TASK BRIEF:
Convert the entries, from the first line up to and including the line with "With the front of the pouch facing", into a numbered list, leaving out any blank lines.
★ ★ ★ ★ ★
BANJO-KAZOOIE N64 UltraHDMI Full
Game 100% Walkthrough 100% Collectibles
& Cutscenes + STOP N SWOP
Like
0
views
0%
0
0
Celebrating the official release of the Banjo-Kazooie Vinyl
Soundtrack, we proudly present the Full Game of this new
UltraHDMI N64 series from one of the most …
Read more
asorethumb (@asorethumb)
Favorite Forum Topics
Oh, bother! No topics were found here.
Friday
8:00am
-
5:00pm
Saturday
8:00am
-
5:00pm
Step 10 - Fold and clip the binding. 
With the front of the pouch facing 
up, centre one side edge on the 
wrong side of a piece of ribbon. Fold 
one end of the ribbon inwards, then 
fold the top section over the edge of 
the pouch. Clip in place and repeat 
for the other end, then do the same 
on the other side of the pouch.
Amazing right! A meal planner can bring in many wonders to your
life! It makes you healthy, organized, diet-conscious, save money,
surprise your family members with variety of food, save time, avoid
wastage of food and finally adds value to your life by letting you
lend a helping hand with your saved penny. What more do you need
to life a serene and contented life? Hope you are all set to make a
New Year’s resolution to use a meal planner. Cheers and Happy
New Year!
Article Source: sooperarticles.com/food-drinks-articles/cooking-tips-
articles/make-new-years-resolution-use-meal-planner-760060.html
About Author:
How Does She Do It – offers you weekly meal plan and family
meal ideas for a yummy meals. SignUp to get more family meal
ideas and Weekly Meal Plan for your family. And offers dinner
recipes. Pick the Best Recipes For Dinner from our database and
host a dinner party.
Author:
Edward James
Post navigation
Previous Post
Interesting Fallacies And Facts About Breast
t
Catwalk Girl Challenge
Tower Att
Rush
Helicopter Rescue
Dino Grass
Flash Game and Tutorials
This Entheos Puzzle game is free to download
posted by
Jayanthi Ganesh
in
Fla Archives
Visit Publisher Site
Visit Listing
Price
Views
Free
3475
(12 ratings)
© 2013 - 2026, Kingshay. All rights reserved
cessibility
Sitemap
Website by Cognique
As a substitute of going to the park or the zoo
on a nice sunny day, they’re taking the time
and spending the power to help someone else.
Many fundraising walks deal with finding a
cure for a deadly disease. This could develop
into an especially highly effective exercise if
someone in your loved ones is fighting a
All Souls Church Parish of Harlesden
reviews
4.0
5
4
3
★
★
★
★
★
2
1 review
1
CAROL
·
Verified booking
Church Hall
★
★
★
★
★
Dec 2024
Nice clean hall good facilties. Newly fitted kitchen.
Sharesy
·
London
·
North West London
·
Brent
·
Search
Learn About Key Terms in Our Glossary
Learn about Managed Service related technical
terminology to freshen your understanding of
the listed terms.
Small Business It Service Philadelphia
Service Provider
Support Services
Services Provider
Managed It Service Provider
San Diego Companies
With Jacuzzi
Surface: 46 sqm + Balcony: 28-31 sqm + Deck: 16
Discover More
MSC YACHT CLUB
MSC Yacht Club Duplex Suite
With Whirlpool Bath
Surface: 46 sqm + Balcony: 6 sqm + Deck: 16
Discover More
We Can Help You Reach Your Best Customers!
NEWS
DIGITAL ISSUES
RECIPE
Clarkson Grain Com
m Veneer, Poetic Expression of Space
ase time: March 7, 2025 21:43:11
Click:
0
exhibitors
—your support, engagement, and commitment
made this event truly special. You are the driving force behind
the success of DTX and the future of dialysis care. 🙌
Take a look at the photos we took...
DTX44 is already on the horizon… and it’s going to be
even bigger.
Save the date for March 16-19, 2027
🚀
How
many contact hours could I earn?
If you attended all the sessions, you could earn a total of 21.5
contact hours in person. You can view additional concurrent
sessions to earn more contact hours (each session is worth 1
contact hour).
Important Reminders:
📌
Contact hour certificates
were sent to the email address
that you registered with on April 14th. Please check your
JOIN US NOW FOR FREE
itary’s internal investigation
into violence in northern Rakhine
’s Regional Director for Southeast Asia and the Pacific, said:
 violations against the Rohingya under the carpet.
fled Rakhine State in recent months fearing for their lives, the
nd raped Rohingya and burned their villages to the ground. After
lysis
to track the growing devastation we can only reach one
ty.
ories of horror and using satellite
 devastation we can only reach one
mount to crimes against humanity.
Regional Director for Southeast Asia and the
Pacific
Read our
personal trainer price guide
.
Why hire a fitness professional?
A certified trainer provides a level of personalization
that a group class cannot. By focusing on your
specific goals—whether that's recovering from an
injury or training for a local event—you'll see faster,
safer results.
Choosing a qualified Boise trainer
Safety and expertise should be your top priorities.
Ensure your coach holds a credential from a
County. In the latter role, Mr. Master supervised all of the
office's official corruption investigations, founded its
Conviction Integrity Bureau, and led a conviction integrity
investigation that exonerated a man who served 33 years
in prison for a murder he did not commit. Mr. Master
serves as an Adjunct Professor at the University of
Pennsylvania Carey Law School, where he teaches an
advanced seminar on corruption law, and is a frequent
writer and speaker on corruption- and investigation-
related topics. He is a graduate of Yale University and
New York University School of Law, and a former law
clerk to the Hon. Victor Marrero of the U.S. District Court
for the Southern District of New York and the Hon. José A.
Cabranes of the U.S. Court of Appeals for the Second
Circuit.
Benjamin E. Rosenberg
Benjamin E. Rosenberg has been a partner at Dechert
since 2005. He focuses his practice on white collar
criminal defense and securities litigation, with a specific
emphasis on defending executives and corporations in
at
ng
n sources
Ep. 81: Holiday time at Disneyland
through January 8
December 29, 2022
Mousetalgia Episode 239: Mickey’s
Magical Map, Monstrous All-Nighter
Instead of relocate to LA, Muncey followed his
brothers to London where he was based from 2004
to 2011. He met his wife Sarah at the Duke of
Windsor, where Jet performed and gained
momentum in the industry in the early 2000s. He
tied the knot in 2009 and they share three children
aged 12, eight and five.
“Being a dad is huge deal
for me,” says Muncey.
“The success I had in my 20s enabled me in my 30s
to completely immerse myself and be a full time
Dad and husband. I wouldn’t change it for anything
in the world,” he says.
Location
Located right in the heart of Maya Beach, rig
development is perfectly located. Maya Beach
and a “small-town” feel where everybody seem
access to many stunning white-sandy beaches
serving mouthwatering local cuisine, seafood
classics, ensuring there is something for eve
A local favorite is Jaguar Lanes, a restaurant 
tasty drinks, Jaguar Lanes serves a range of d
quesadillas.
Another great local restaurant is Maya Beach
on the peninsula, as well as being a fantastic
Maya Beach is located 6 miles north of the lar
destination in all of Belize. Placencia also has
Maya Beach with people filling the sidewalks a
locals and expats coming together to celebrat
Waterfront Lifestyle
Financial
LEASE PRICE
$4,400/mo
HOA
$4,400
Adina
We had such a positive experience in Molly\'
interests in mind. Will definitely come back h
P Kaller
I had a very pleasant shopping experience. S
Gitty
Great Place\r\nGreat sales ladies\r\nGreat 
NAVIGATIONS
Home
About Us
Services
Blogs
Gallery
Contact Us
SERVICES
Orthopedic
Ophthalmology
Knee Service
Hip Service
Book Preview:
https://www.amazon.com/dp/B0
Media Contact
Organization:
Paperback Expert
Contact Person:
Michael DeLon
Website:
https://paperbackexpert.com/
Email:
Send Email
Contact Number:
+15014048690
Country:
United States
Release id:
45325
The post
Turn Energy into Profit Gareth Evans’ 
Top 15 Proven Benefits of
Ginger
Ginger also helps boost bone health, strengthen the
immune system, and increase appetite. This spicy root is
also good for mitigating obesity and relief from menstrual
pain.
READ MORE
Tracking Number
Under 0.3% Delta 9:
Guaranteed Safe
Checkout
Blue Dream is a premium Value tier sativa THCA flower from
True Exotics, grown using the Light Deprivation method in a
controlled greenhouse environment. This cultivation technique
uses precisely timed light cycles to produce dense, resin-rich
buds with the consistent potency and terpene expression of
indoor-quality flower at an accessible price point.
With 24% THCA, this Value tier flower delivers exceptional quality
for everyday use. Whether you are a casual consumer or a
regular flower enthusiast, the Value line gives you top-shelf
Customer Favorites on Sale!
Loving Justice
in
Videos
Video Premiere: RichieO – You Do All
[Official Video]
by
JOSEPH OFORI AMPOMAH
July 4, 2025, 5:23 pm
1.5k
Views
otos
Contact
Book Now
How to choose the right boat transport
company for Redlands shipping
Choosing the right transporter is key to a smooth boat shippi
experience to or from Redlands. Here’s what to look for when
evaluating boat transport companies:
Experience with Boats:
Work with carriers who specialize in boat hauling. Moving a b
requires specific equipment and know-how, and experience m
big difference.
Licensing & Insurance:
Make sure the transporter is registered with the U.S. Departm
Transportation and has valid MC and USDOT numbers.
★ ★ ★ ★ ★
EXERCISE SOLUTION:
1. BANJO-KAZOOIE N64 UltraHDMI Full
2. Game 100% Walkthrough 100% Collectibles
3. & Cutscenes + STOP N SWOP
4. Like
5. 0
6. views
7. 0%
8. 0
9. 0
10. Celebrating the official release of the Banjo-Kazooie Vinyl
11. Soundtrack, we proudly present the Full Game of this new
12. UltraHDMI N64 series from one of the most …
13. Read more
14. asorethumb (@asorethumb)
15. Favorite Forum Topics
16. Oh, bother! No topics were found here.
17. Friday
18. 8:00am
19. -
20. 5:00pm
21. Saturday
22. 8:00am
23. -
24. 5:00pm
25. Step 10 - Fold and clip the binding. 
26. With the front of the pouch facing 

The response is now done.